# Anyone use shoes?



## NYH1 (Jan 10, 2009)

I never have. However, I have a few places that are either asphalt and aren't in the best shape, or are gravel. 

I was thinking if I tried a set of shoes and set them as low as my cutting edge I'd still get a good scrape. Hopefully without the cutting edge digging in to far on unsettled surfaces. What do you guys think? 

Thanks, NYH1.


----------



## seville009 (Sep 9, 2002)

There’ve been many posters who say they use them. I don’t, but I just plow pavement (and dig up some grass now and then). If you have them, doesn’t hurt to try them. If they work, fine. If they don’t, then just go back to not using them.


----------



## jonniesmooth (Dec 5, 2008)

My OCD really messes with my head when I try to use shoes on my gravel accounts early and late season.


----------



## the Suburbanite (Jan 27, 2018)

Pretty much only plow my 350' gravel driveway, so I'm no authority, but... I use them on my Western(set as far down as they go) if the ground isn't frozen. Memories of raking 2+ yards of gravel out of my yard last spring while all the farmers laughed and waved as they drove by convinced me. 

Strangely, the old Fisher MM1 I had when I moved in never seemed to catch too much gravel. My current Western seems to find gravel even if I'm on sheer ice. To be fair, the cutting edge was pretty beat on the Fisher when I bought it, and the Western's was almost brand new, so there's that.

I picked up a set of "ski" shoes off eBay a few years ago, but haven't tried them yet.


----------



## NYH1 (Jan 10, 2009)

Thanks guys.

NYH1.


----------



## jonniesmooth (Dec 5, 2008)

the Suburbanite said:


> Pretty much only plow my 350' gravel driveway, so I'm no authority, but... I use them on my Western(set as far down as they go) if the ground isn't frozen. Memories of raking 2+ yards of gravel out of my yard last spring while all the farmers laughed and waved as they drove by convinced me.
> 
> Strangely, the old Fisher MM1 I had when I moved in never seemed to catch too much gravel. My current Western seems to find gravel even if I'm on sheer ice. To be fair, the cutting edge was pretty beat on the Fisher when I bought it, and the Western's was almost brand new, so there's that.
> 
> I picked up a set of "ski" shoes off eBay a few years ago, but haven't tried them yet.


Find someone near you with a broom.


----------



## iceyman (Mar 1, 2007)

I wish i had a broom.. last account every storm is a 50’ x 200 rock lot.. it sucks.. especially now that the ground is mush


----------



## the Suburbanite (Jan 27, 2018)

Half-way (and a few days) into raking that gravel I was looking at brooms for my JD750. I'm holding out waiting to find one at a garage-sale for less than $100. It may be a while. Until then I'll try to be careful.


----------



## FredG (Oct 15, 2012)

NYH1 said:


> I never have. However, I have a few places that are either asphalt and aren't in the best shape, or are gravel.
> 
> I was thinking if I tried a set of shoes and set them as low as my cutting edge I'd still get a good scrape. Hopefully without the cutting edge digging in to far on unsettled surfaces. What do you guys think?
> 
> Thanks, NYH1.


6 in one a half dozen in the other.


----------



## FredG (Oct 15, 2012)

:: YOUR OBJECTIVE ::
Answer these from the plow-shoe forum thread:
(a) How long is the gravel driveway the Suburbanite mostly plows?
(b) What does jonniesmooth tell the Suburbanite to find nearby?
(c) What price does the Suburbanite hope to pay for a garage-sale broom?

:: EXCERPTED DATA ::
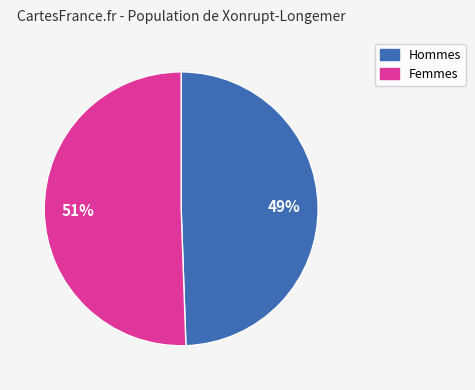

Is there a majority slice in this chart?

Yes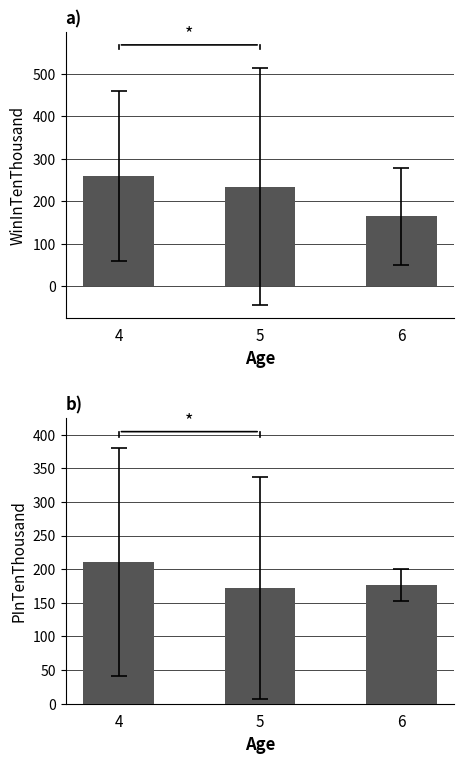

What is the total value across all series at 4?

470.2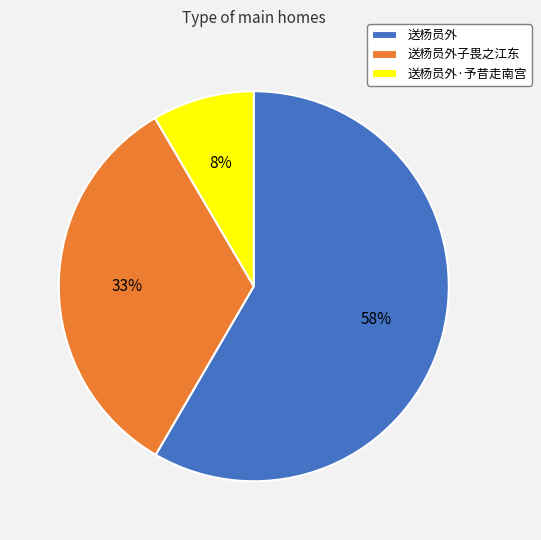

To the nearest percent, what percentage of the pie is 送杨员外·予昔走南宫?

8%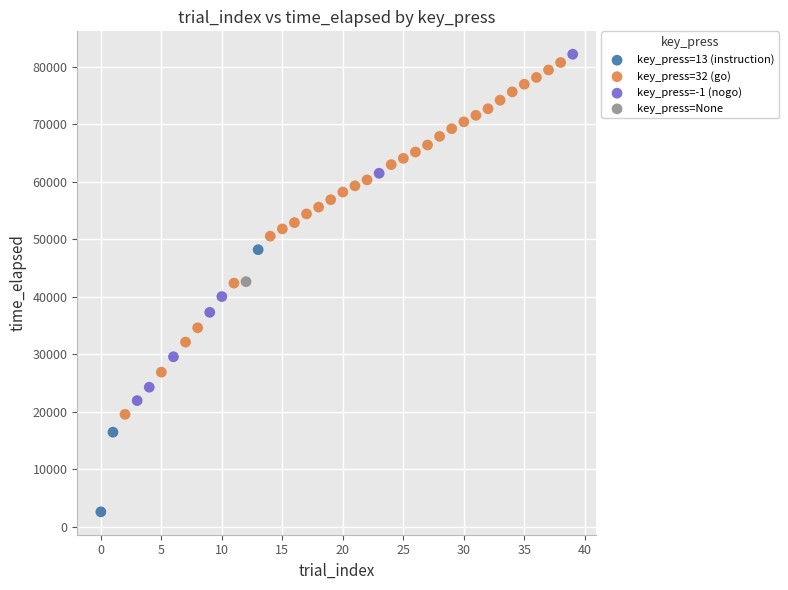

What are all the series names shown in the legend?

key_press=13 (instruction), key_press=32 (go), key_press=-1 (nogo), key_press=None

---

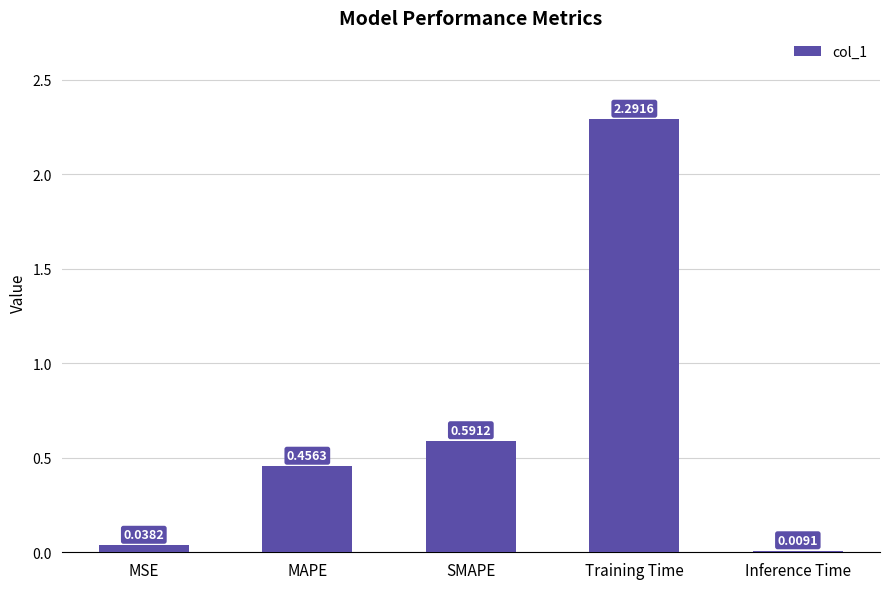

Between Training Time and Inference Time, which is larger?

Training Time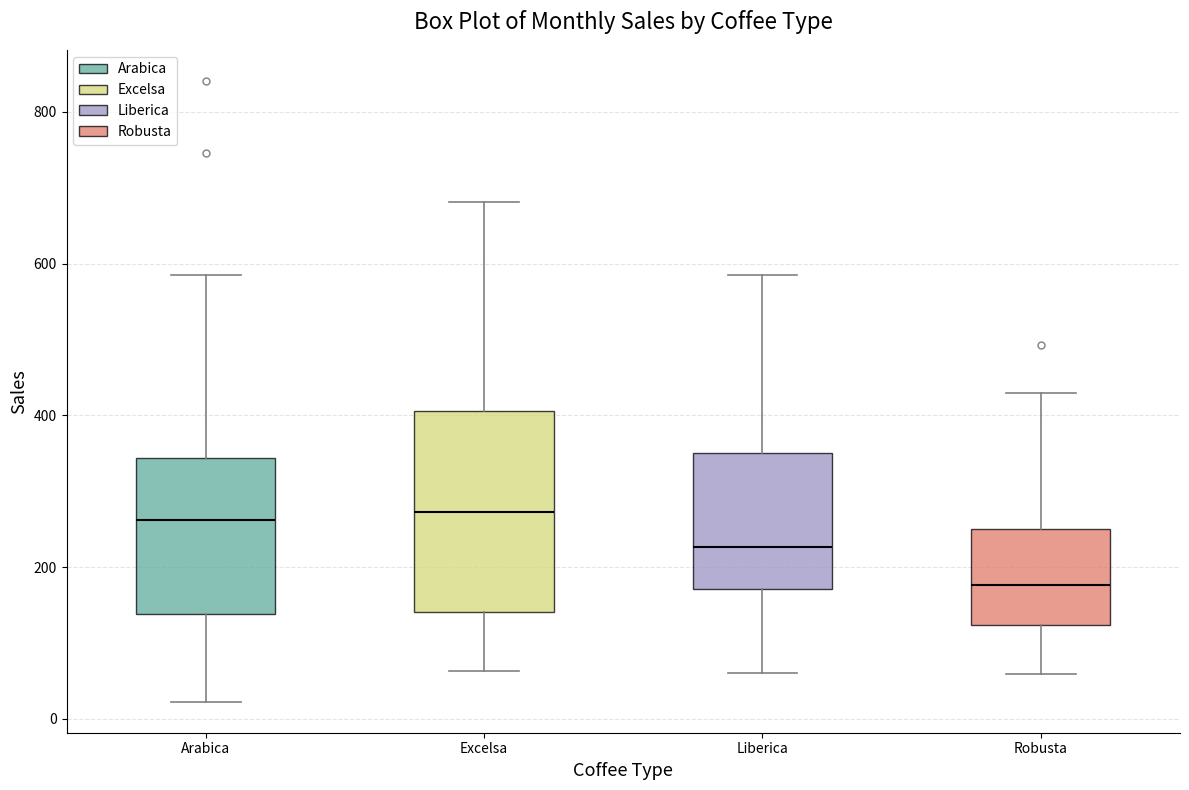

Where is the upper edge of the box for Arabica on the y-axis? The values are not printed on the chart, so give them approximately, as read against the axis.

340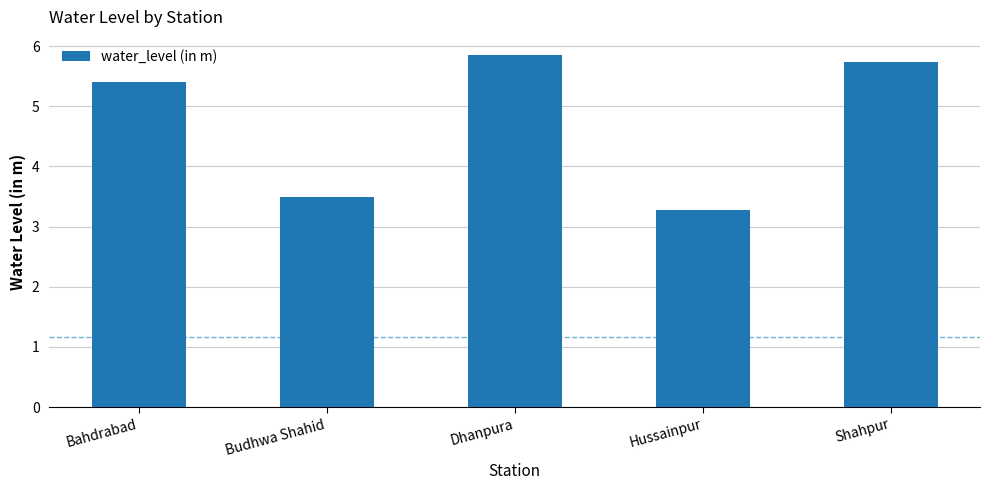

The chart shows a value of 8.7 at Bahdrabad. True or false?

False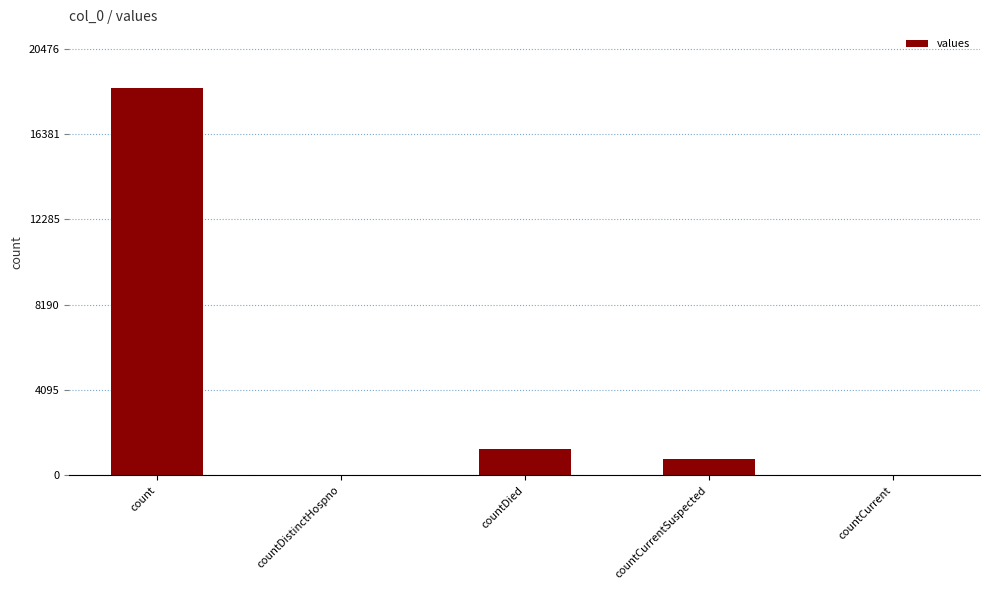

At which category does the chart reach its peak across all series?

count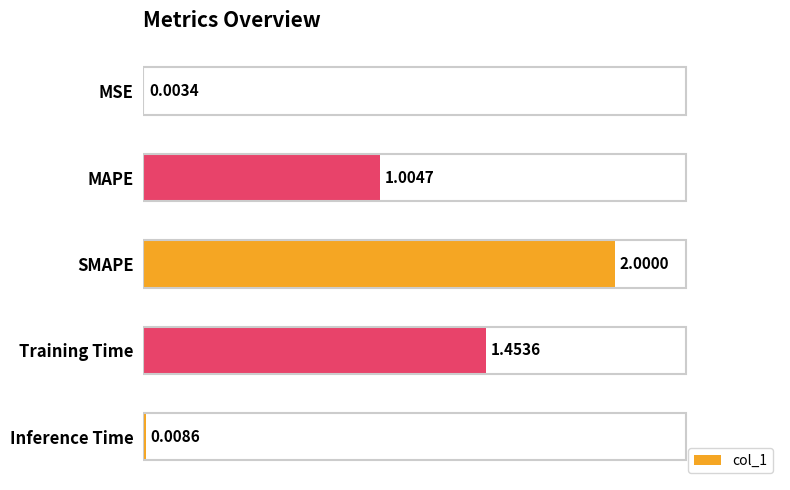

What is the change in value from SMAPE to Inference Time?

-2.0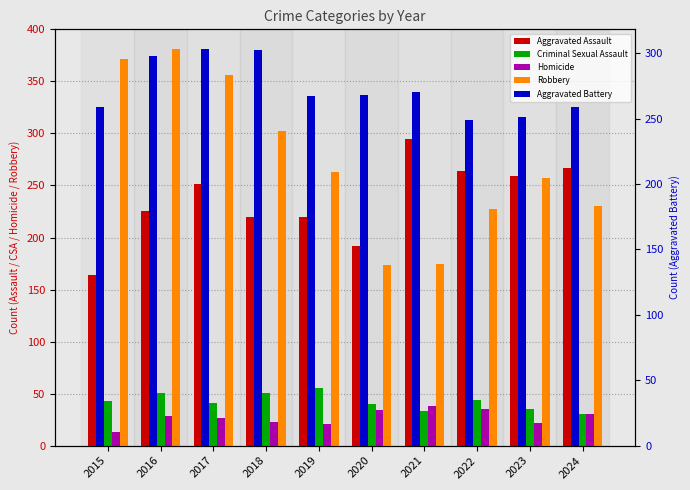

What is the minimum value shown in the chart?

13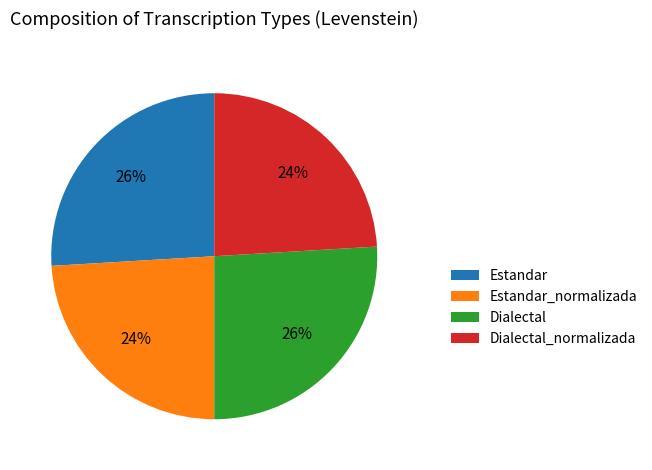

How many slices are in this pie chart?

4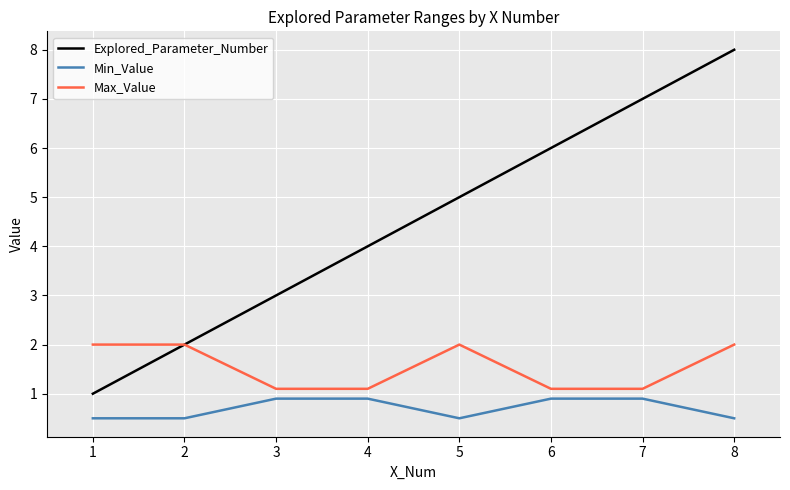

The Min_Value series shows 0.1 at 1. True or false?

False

* * *

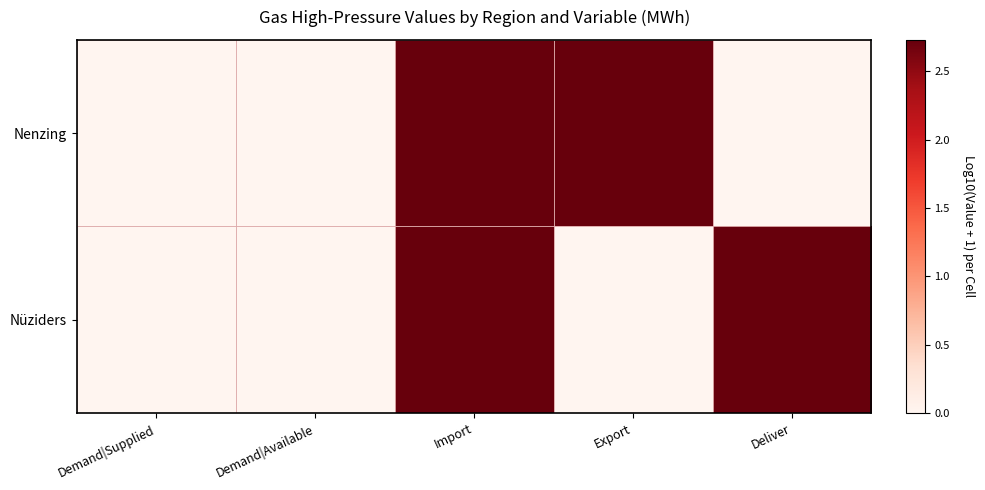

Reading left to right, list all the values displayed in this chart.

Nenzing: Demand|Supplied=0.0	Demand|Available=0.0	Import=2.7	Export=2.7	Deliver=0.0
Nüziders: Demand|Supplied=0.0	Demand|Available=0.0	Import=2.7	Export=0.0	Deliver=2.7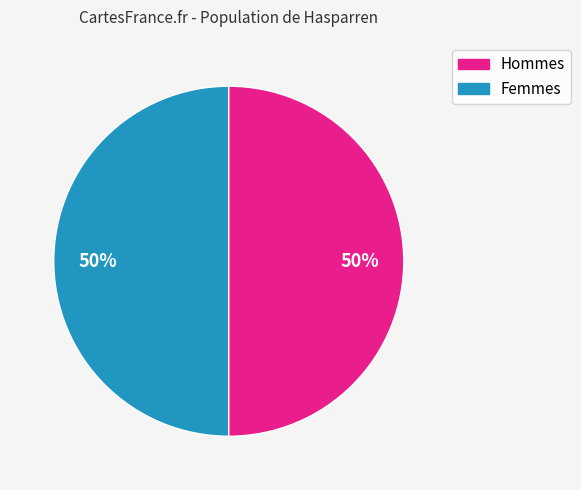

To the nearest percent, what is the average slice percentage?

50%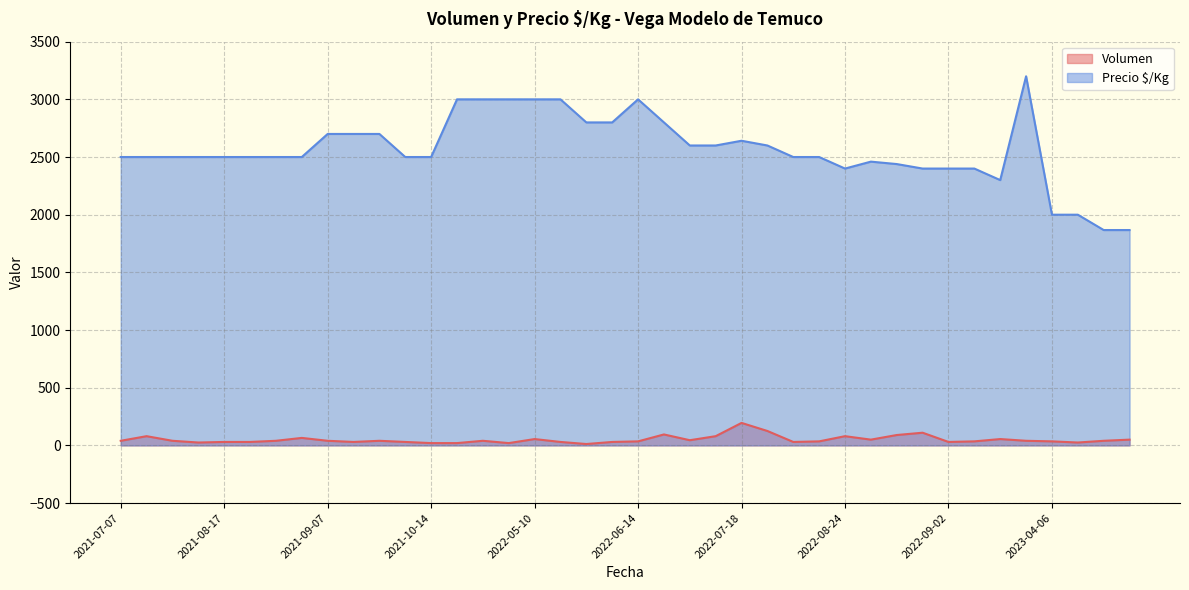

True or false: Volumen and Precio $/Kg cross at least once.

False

:: RESPONSE TO THE TASK ::
(a) 350 feet.
(b) Someone with a broom.
(c) Less than $100.